Text excerpt →


    For most of my life, all my past life recall came in dreams.  I went through a lot of strange incidents when I’d meet someone for the first time and stare… and stare, and finally say, “Don’t I know you from somewhere?”  A few of those times, they’d look at me and say, “Yes, I knew you in a past life.”  Then one of my clients sent me, in trade for a reading, one of Dick Sutphen’s audiotape sets.  It had canned hypnosis sessions designed to regress me to my first earthly life, the one with the highest level of spiritual growth, one with my current partner or associate, and another one with the flexibility to take a person to the life of one’s choice.  I got so much out of them that I ordered his catalog and sent off for a tape that jumped off the page at me:  Teotihuacán:  the Reincarnation of the 25,000.


    It blew me away, and the memories I recovered from there got me a place in Dick’s book Earthly Purpose.  For a year or two after that, dreams and hypnotic regression tapes were the only sources for me of past-life recall.  Then I started corresponding with Greyfox and got into shamanism through his influence.  Our making contact triggered a new level of awareness for me, and suddenly I was spontaneously recalling past lives as easily as I recall childhood events or things that happened last week (not always easy, in any of those cases, for the Secretary of Space).

Exercise requirements → Copy the passage on past-life recall, starting at "For most of" and ending after "of the 25,000.", and swap "catalog" for "brochure". The rows aren't needed for any of this.

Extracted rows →

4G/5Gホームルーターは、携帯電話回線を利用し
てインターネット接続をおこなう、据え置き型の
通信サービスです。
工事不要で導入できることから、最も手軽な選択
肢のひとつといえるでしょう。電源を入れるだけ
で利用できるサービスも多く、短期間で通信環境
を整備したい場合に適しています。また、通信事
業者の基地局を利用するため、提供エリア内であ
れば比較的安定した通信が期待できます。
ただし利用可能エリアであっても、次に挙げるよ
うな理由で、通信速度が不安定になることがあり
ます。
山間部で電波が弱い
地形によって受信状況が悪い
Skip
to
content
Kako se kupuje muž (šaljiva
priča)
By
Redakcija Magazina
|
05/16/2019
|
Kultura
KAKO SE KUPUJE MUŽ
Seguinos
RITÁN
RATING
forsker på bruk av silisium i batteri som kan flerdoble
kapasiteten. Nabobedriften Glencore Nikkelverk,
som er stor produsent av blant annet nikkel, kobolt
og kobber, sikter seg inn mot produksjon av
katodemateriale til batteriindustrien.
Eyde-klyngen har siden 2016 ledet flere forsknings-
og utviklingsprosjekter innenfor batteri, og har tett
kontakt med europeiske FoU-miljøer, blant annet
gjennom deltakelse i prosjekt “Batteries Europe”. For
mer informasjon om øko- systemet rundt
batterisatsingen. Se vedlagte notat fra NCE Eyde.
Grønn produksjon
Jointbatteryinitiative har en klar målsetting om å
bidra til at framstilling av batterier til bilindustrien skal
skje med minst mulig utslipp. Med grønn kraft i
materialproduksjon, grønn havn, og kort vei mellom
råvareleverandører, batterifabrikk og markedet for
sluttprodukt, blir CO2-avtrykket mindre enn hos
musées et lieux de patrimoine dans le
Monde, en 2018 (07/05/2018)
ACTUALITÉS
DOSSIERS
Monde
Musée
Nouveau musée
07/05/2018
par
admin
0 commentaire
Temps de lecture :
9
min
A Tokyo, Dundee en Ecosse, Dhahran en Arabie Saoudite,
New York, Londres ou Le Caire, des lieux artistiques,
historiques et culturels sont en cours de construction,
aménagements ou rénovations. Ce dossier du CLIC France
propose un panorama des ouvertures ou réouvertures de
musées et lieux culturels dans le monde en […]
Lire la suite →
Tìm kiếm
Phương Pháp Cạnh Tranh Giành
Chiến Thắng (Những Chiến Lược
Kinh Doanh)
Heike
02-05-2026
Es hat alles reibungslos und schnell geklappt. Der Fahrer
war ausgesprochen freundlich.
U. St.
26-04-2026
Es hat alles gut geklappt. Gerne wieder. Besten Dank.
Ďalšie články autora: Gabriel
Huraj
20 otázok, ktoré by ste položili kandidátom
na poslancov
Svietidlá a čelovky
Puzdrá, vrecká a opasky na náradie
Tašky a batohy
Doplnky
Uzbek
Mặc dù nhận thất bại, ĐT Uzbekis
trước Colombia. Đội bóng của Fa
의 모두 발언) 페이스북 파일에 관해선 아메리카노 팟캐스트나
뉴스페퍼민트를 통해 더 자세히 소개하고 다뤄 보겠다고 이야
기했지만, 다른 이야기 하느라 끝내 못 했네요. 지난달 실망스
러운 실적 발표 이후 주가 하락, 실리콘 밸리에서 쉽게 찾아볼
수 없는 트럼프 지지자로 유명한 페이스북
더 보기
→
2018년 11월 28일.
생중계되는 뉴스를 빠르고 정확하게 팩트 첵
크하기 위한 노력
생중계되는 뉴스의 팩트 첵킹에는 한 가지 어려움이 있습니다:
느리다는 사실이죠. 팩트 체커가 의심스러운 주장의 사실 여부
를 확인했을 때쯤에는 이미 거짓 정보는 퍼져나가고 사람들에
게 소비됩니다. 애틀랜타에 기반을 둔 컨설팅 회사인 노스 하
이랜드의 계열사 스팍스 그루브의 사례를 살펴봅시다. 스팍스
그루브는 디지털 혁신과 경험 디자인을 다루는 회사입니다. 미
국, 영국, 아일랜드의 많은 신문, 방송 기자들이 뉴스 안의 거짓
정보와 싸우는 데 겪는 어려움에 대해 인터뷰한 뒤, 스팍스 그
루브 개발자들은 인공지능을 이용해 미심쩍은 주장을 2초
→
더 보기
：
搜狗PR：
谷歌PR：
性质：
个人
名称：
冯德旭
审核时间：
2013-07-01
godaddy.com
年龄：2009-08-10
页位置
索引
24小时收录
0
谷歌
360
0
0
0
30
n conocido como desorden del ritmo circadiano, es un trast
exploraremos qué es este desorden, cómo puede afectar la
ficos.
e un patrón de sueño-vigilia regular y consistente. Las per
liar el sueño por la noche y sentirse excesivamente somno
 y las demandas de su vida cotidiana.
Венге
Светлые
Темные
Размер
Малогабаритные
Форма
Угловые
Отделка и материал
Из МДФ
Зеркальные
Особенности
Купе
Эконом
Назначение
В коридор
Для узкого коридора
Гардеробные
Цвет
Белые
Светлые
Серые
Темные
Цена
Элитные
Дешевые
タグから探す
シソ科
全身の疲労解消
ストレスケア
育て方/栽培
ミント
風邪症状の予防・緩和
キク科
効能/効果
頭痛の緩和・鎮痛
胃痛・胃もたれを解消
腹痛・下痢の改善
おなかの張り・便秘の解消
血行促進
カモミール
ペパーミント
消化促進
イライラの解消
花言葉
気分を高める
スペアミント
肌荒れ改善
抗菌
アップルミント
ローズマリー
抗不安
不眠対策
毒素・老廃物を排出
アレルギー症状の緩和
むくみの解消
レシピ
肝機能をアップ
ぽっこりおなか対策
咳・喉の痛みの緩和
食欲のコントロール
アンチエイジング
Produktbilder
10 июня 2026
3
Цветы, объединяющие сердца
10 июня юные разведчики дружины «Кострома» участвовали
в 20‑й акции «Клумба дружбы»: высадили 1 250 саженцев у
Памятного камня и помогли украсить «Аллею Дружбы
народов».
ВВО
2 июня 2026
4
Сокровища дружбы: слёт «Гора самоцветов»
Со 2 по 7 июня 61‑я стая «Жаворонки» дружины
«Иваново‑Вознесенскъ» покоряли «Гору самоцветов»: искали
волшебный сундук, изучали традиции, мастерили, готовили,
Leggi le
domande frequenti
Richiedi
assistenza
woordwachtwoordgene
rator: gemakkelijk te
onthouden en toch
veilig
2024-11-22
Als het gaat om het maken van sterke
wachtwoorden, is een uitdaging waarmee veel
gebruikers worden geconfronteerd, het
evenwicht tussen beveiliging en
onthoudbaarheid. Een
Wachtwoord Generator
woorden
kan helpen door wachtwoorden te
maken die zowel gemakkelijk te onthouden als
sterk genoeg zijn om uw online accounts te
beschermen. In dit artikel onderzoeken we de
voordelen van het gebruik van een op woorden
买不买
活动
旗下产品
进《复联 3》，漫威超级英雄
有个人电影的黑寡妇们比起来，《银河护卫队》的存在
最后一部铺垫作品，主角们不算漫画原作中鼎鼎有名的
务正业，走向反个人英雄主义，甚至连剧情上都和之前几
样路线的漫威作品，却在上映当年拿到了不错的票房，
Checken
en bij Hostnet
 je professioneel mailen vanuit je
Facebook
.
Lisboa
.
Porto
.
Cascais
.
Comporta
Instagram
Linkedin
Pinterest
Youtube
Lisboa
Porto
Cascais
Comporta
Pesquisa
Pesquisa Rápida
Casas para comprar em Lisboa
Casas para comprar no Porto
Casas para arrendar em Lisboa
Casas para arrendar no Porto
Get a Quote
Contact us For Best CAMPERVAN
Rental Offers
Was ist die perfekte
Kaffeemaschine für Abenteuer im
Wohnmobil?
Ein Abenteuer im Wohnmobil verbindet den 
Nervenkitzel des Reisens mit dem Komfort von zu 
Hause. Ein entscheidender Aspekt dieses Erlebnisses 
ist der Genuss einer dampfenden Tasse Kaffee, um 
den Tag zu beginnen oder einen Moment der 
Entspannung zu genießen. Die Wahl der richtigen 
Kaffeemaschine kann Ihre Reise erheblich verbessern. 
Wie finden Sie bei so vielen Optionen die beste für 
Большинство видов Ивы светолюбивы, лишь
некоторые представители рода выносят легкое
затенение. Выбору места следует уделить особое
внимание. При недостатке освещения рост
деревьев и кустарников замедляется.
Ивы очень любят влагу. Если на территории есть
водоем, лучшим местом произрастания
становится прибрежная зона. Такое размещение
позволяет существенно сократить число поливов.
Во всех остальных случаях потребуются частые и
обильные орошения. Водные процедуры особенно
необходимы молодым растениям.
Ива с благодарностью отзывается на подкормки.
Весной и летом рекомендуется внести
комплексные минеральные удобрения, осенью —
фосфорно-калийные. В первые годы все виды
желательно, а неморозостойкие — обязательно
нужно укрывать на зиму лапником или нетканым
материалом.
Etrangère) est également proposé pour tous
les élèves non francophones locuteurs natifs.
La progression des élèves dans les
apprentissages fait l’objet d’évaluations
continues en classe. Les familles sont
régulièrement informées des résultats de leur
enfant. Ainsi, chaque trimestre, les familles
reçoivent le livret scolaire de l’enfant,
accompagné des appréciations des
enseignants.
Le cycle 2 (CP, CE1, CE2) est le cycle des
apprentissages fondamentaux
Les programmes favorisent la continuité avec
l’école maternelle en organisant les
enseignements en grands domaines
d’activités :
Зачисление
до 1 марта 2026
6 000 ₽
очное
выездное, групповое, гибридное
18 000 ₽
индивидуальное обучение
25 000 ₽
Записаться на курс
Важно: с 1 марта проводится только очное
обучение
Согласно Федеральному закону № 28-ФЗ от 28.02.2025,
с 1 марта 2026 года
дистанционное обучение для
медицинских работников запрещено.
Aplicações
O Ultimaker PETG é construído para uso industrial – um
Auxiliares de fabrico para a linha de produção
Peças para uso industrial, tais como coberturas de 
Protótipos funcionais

Result of this exercise →
For most of my life, all my past life recall came in dreams.  I went through a lot of strange incidents when I’d meet someone for the first time and stare… and stare, and finally say, “Don’t I know you from somewhere?”  A few of those times, they’d look at me and say, “Yes, I knew you in a past life.”  Then one of my clients sent me, in trade for a reading, one of Dick Sutphen’s audiotape sets.  It had canned hypnosis sessions designed to regress me to my first earthly life, the one with the highest level of spiritual growth, one with my current partner or associate, and another one with the flexibility to take a person to the life of one’s choice.  I got so much out of them that I ordered his brochure and sent off for a tape that jumped off the page at me:  Teotihuacán:  the Reincarnation of the 25,000.